Spice series ROM self-test reverse-engineered Message #1 Posted by Eric Smith on 9 July 2004, 4:13 a.m.
I've mentioned here previously that on the Spice series (HP-3xE/C), the self-test uses a CPU instruction that reads an entire 1K block of ROM words (10 bits each, 10240 bits total) and computes some sort of check on it. Recently some email from Bill Weise prompted me to spend some time figuring out what exactly it is checking. The instruction seems to only provide a pass/fail result, and I'm not yet sure exactly how it indicates that.
Originally I thought it was probably computing a checksum, but I tried both a simple checksum and a checksum with end-around carry, and neither returned a constant value for every 1K block of ROM I've dumped.
Given that the calculator hardware works in an entirely bit-serial manner, it occurred to me that they might have implemented a CRC. Aside from guessing, I had no way to know what CRC polynomial they might use. I decided that the easiest way to find out would be to write a program that simply does a brute-force search by computing CRCs with all polynomials of orders 3 through 16 over two of the 1K*10 ROM page images. For any polynomials that compute the same CRC for both images, the program would then check the other images.
This program took about six minutes on an Athlon XP 1900+ system, and determined that the CRC polynomial is either CRC-10 (x^10 + x^9 + x^5 + x^4 + x + 1) or the reverse (x^10 + x^9 + x^6 + x^5 + x + 1). I'm not sure which because I find the definition of the CRC a bit confusing, since various references show the bits shifting in opposite directions, and the XOR happening on the input or the output side. But in any case, I now know how to verify a Spice ROM image.
More details including links to the code I wrote to do this may be found in my Advogato diary entry.
Presumably HP generated the ROMs by taking each 1K chunk of the assembler output (with one word of zeros reserved for the CRC, probably the last word), computing the CRC of first 1023 words, and storing it (or the complement?) in the 1024th word. A more complicated procedure would have been needed if they wanted to store the CRC in a word other than the last word.
I just realized that if the CRC word that needed to be stored in the ROM happened to be computed as 1060 octal, they wouldn't be able to use it, because that is the bank switch instruction, which is actually active even during the ROM selftest operation. So if the CRC did produce that value, they would have had to change the value of another word. Most of the time there was probably at least one more spare word in a 1K bank that they could tweak for this purpose.
I suspect that RAM write instructions are also live during the ROM selftest operation; there would have been little reason to make the RAM chips smart enough to detect the beginning and end of the selftest operation and disable writes. The logic would have been complicated, and they do a destructive RAM test anyhow.

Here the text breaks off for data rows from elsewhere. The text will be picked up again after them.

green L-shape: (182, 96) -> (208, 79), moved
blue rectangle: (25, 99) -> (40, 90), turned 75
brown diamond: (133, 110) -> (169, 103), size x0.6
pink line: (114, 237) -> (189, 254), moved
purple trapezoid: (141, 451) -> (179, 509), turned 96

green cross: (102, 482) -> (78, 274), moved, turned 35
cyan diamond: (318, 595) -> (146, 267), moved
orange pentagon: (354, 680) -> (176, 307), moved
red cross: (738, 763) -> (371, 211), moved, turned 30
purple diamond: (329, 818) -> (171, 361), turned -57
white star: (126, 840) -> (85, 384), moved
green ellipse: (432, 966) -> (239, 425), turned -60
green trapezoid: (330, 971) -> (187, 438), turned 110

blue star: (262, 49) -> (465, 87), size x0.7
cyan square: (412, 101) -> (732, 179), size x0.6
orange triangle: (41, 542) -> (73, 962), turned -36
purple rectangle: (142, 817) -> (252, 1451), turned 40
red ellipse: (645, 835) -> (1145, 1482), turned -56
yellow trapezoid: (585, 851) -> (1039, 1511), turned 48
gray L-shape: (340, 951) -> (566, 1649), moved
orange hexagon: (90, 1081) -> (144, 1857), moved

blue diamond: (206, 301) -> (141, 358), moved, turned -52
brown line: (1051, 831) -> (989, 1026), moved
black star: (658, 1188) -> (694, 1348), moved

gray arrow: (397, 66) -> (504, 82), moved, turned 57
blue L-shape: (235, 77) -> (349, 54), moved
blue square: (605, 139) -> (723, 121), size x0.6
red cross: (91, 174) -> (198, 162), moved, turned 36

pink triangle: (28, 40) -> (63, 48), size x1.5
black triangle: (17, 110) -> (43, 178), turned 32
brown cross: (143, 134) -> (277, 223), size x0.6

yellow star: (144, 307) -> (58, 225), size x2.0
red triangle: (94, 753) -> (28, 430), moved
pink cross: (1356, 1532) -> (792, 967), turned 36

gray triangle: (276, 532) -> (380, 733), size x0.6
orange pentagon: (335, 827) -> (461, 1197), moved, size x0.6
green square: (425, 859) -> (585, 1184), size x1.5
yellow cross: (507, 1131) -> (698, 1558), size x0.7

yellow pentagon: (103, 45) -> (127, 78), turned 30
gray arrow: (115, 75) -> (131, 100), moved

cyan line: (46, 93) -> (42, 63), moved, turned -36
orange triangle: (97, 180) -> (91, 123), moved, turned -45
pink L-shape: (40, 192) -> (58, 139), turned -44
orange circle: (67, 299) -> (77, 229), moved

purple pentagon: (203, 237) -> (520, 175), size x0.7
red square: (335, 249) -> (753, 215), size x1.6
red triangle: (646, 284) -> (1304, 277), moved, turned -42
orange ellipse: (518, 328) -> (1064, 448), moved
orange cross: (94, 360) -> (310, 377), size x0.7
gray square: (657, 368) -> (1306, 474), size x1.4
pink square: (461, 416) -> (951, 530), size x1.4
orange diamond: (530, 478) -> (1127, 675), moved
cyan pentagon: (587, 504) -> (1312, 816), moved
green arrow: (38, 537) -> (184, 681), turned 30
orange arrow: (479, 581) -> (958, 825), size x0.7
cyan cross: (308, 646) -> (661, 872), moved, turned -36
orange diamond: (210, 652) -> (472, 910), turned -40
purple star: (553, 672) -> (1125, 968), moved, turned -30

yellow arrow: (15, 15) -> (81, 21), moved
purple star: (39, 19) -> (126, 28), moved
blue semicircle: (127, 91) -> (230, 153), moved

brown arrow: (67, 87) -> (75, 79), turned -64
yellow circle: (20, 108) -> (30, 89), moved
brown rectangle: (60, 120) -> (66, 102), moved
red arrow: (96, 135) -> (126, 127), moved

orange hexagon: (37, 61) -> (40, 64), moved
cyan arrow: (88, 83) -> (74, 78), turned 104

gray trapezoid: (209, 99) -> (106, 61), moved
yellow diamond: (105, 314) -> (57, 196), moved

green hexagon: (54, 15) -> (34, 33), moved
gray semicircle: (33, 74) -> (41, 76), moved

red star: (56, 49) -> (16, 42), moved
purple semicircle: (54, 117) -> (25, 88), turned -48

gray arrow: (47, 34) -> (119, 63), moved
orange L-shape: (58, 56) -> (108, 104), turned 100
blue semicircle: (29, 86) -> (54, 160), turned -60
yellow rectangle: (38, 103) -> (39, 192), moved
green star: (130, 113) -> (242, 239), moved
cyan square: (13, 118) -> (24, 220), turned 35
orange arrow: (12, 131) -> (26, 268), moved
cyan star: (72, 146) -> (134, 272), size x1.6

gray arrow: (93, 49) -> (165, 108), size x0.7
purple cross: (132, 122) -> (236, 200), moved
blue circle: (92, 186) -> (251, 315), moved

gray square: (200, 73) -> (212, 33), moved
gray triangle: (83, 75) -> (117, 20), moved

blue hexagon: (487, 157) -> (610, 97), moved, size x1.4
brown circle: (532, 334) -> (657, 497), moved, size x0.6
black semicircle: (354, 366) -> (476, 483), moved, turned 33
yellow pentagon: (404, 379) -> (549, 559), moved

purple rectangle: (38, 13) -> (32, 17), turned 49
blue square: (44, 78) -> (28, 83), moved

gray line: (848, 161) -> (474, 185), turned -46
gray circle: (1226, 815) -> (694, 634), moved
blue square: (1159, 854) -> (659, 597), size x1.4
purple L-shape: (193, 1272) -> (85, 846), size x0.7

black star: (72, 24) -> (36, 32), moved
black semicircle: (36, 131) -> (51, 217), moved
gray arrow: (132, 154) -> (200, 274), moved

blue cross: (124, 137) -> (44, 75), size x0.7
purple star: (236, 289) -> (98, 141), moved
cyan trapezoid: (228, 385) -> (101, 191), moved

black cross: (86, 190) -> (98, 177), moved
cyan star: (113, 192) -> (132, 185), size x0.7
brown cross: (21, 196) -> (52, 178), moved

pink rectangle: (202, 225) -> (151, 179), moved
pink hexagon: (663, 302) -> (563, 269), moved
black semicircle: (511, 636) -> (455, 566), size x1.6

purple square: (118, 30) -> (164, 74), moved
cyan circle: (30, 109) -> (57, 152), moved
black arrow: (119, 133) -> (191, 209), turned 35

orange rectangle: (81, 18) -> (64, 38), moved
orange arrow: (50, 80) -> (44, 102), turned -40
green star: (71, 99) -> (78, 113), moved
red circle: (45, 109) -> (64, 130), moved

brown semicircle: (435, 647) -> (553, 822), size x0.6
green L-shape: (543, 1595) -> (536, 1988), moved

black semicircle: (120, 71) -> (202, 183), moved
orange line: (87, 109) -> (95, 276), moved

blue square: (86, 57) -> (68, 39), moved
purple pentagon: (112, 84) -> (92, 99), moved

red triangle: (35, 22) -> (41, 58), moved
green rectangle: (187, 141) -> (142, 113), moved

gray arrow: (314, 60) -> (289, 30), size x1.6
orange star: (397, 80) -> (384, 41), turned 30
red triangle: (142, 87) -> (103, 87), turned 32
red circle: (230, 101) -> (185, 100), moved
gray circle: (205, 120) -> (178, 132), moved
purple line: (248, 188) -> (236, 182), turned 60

If they'd tried to use the Spice CPU in a calculator with a printer, card reader, etc., they would have had to put some logic in the controller for those devices to prevent them from responding to ROM words read during the selftest that happen to be device control instructions. That may be one reason why they did not switch to the Spice CPU for later production HP-67 and HP-97 machines. That might also be why they removed the ROM self-test CPU instruction from the Nut CPU as used in the HP-41 and Voyager series.
On some of the Saturn-based calculators, they did add CRC hardware which is used for the ROM selftest (and for other purposes on the graphing calcs), but it operates under software control rather than as an automatic block CRC.